Earlier this month, I was deeply disappointed to see the racist, discriminatory Hyde Amendment included in the Fiscal Year 2021 (FY2021) Labor, Health and Human Services, and Education appropriations bill that was put before the House of Representatives.
For more than four decades, the Hyde Amendment has denied access to abortion care for low-income folxs who receive health insurance coverage through Medicaid — a burden that falls disproportionately on Black, Brown, and indigenous womxn. That’s why I, along with my sisters-in-service Congresswomen Barbara Lee, Jan Schakowsky and Alexandria Ocasio-Cortez, filed an amendment to finally repeal the Hyde Amendment.
In this moment of profound national reckoning, Congress must guarantee reproductive autonomy as a right for all people. I need you to take action to join me in the fight to abolish the Hyde Amendment.
As our communities continue to grapple with overlapping crises of public health, economic opportunity, and systemic racism, the first pro-choice majority in the history of the House of Representatives has a critical responsibility to leverage our power and actively dismantle all racist and discriminatory policies.

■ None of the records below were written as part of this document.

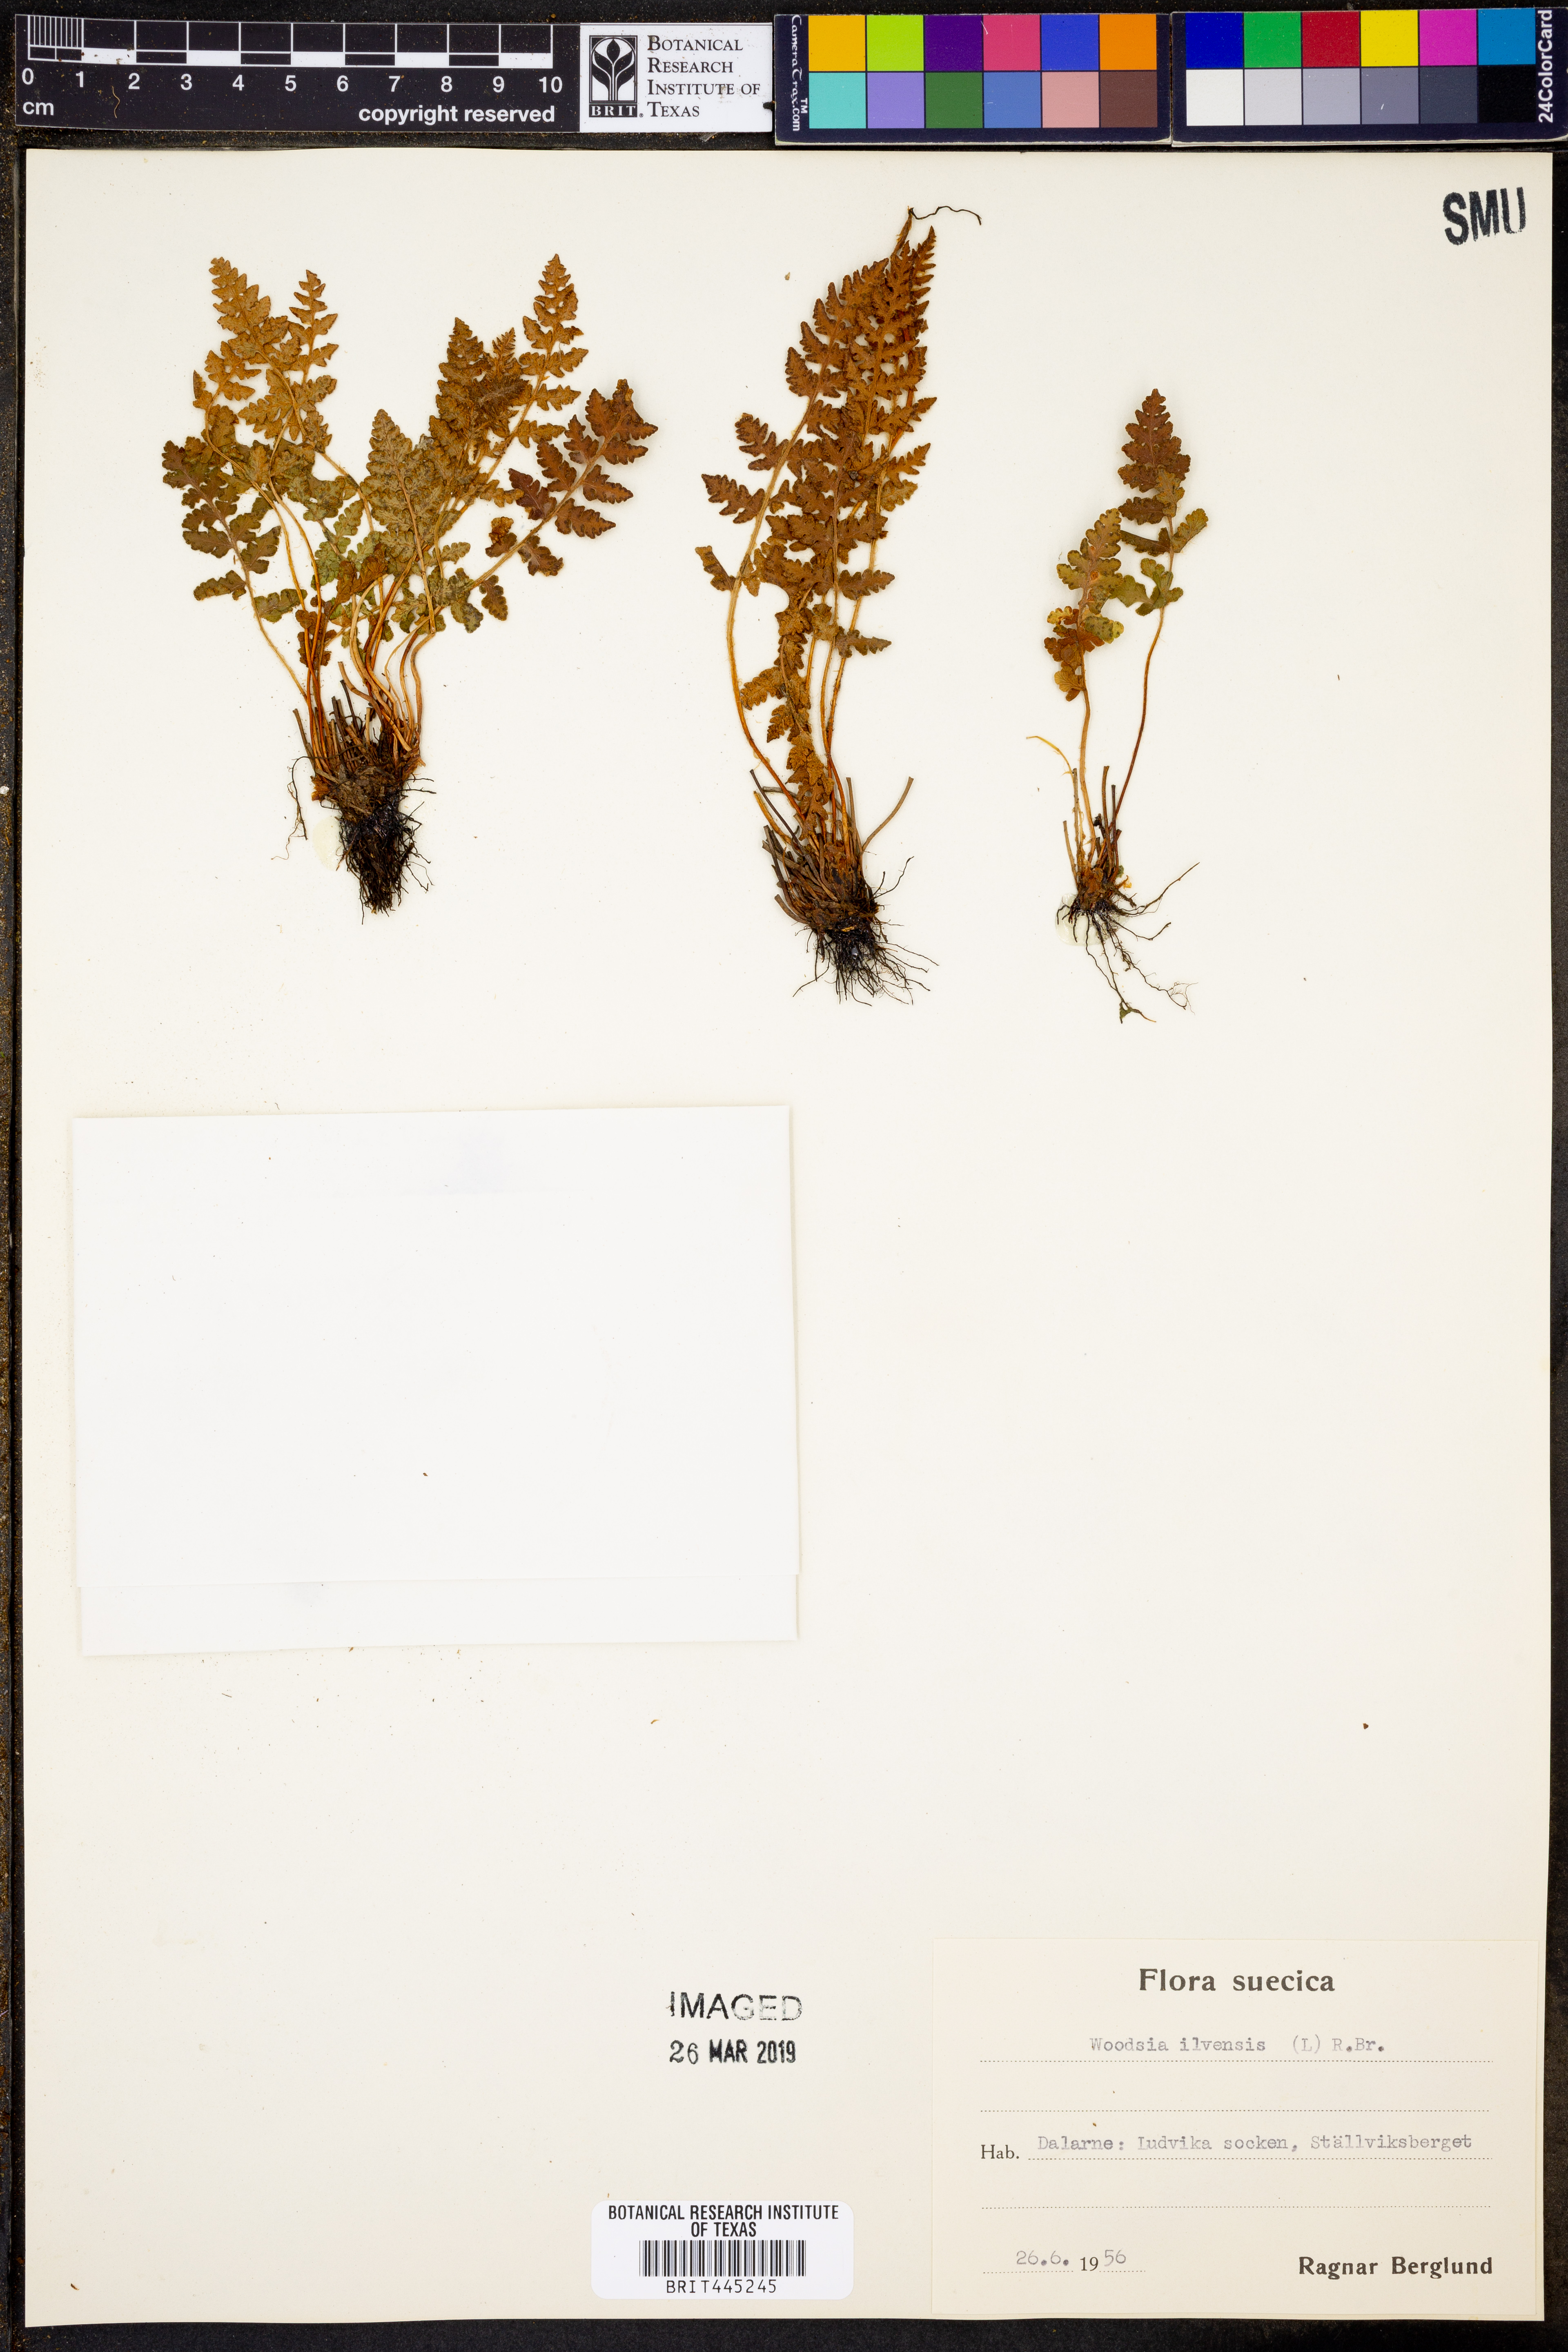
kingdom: Plantae
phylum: Tracheophyta
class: Polypodiopsida
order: Polypodiales
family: Woodsiaceae
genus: Woodsia
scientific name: Woodsia ilvensis
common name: Fragrant woodsia
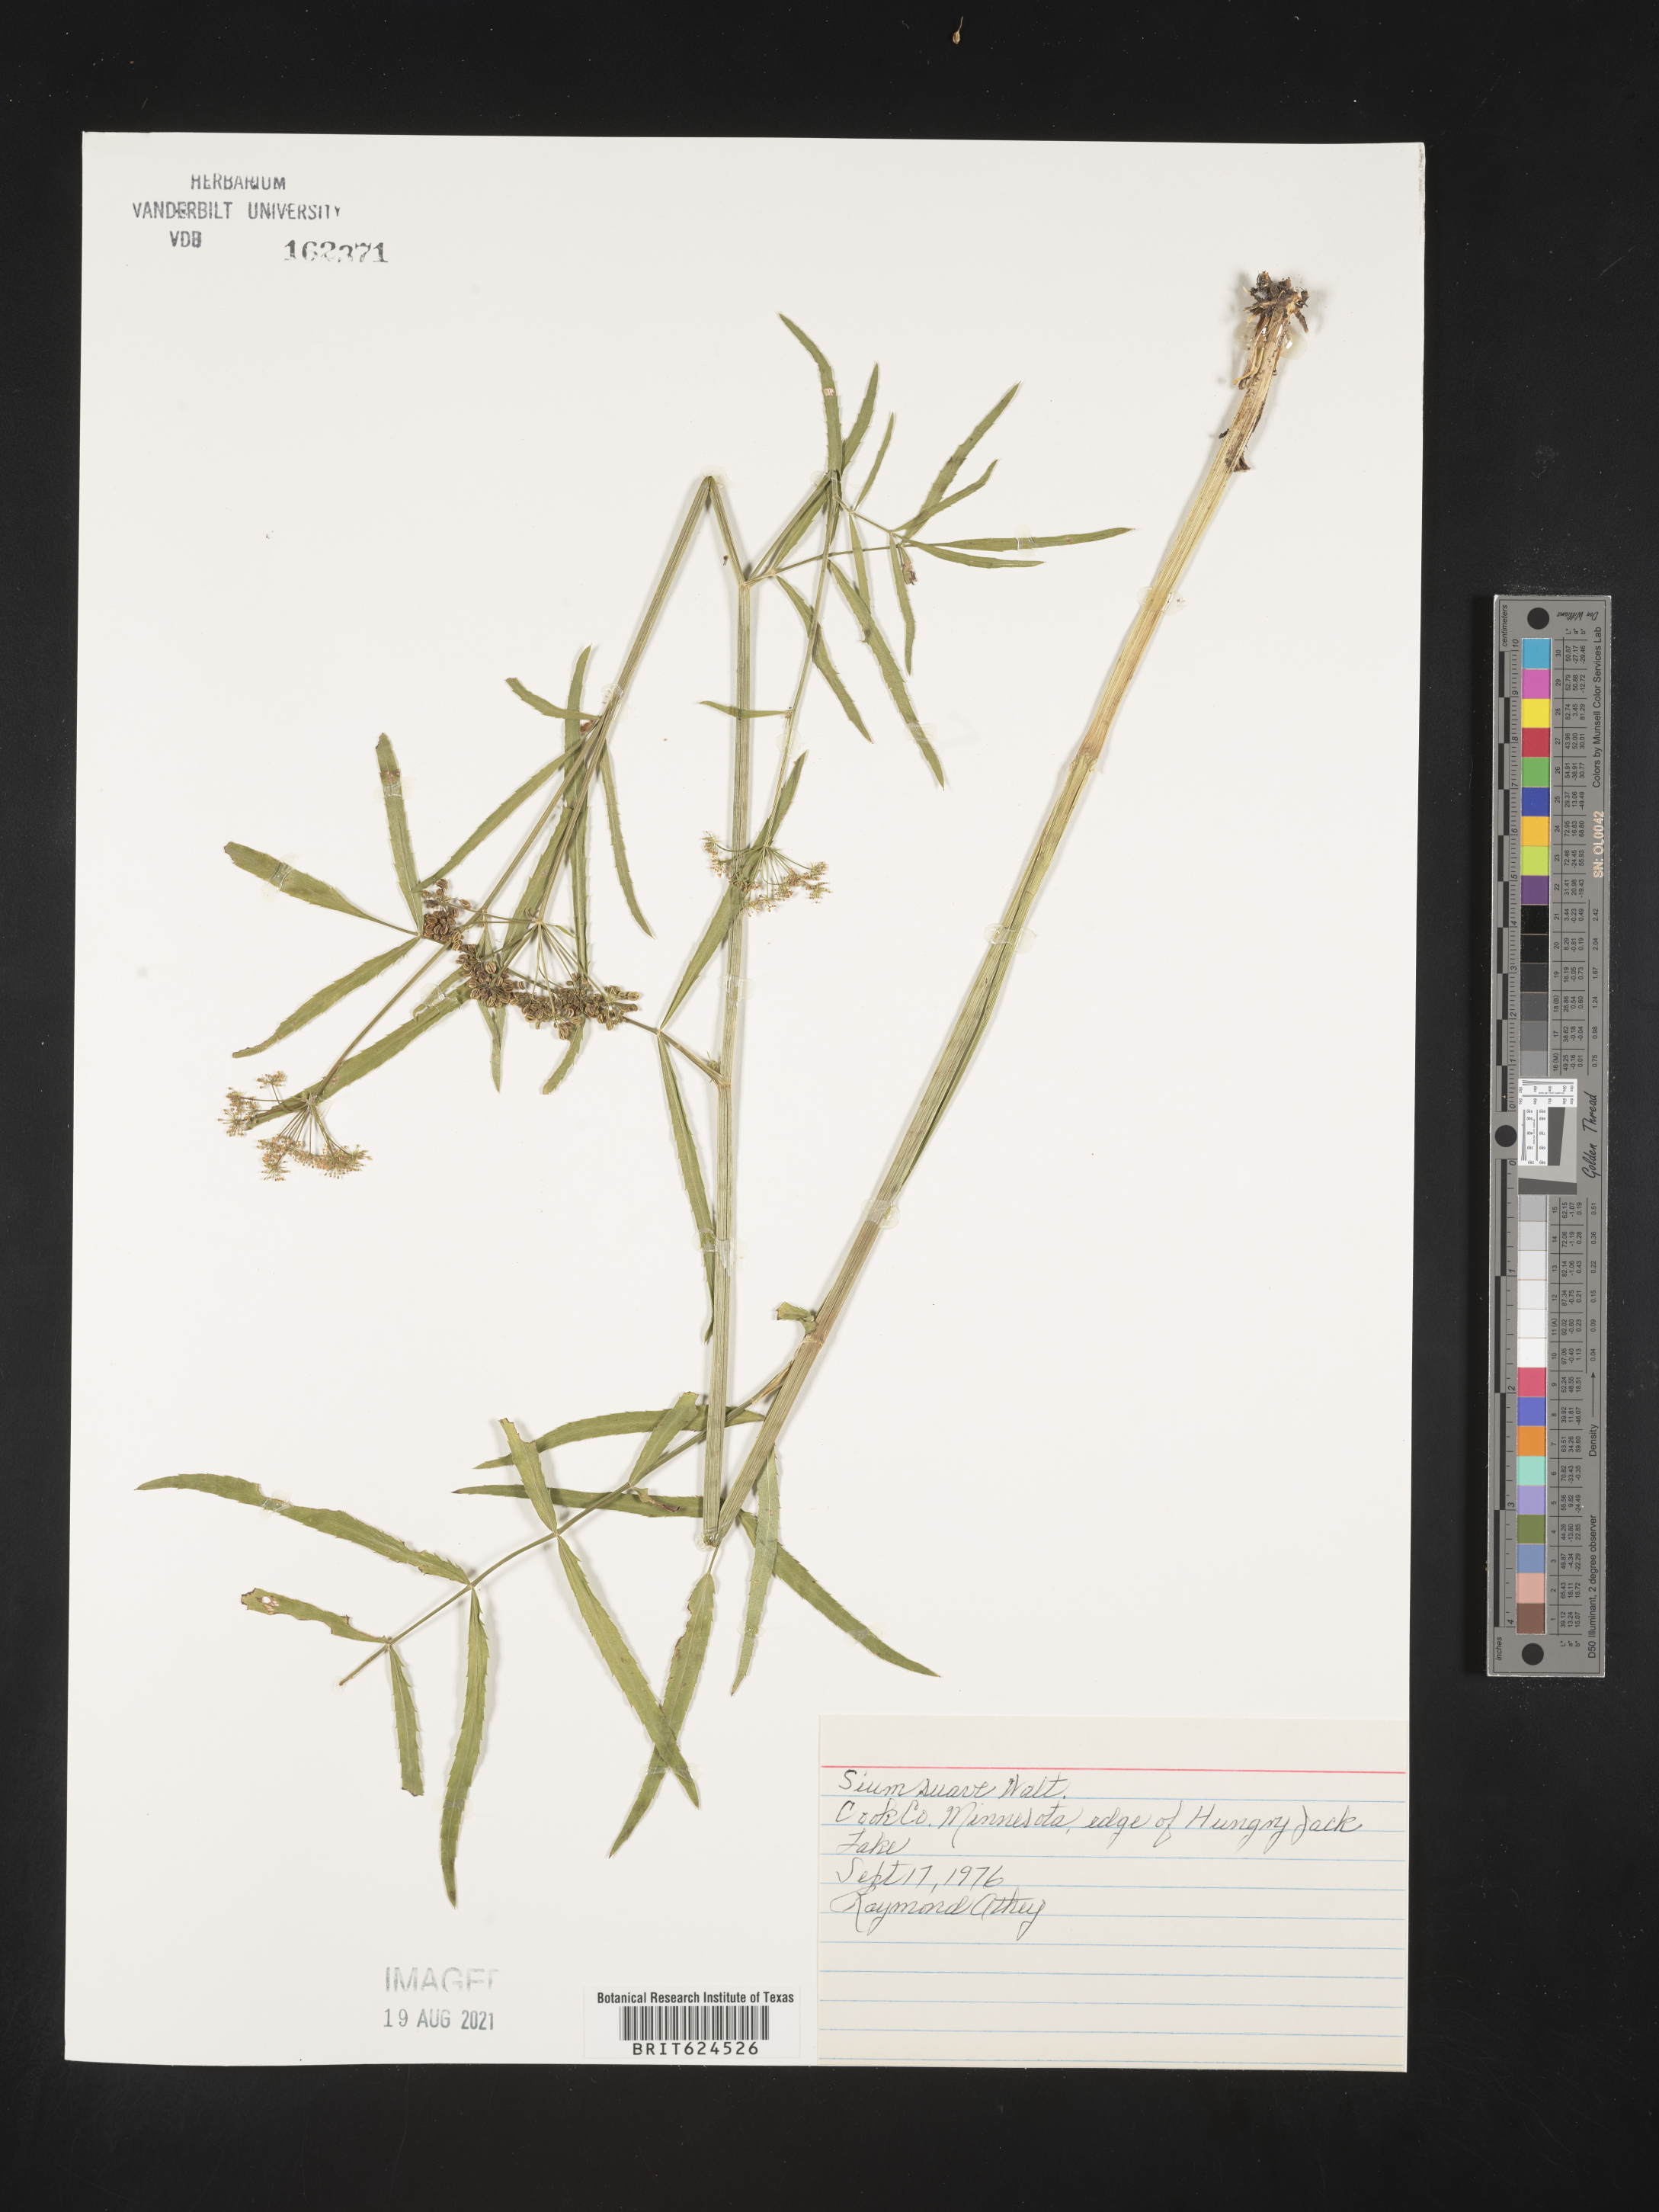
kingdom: Plantae
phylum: Tracheophyta
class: Magnoliopsida
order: Apiales
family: Apiaceae
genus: Sium
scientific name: Sium suave
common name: Hemlock water-parsnip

Particularly policies that strip people of color, low-income people, immigrants, transgender and gender non-conforming people of comprehensive health care and the right to make decisions over their own bodies.
In this moment, where the Trump Administration and anti-choice politicians in legislatures across the country have made it clear that they will stop at nothing to ban abortion care, it is no longer enough to simply say that you are “pro-choice” — we must actively work to ensure that every person has access to comprehensive reproductive healthcare, including abortion. Congress must legislate and vote like lives depend on it, because they do.
As Democrats, we must proactively legislate in pursuit of racial and reproductive justice, and meaningfully advance policies that affirm that abortion care is health care and health care is a fundamental human right.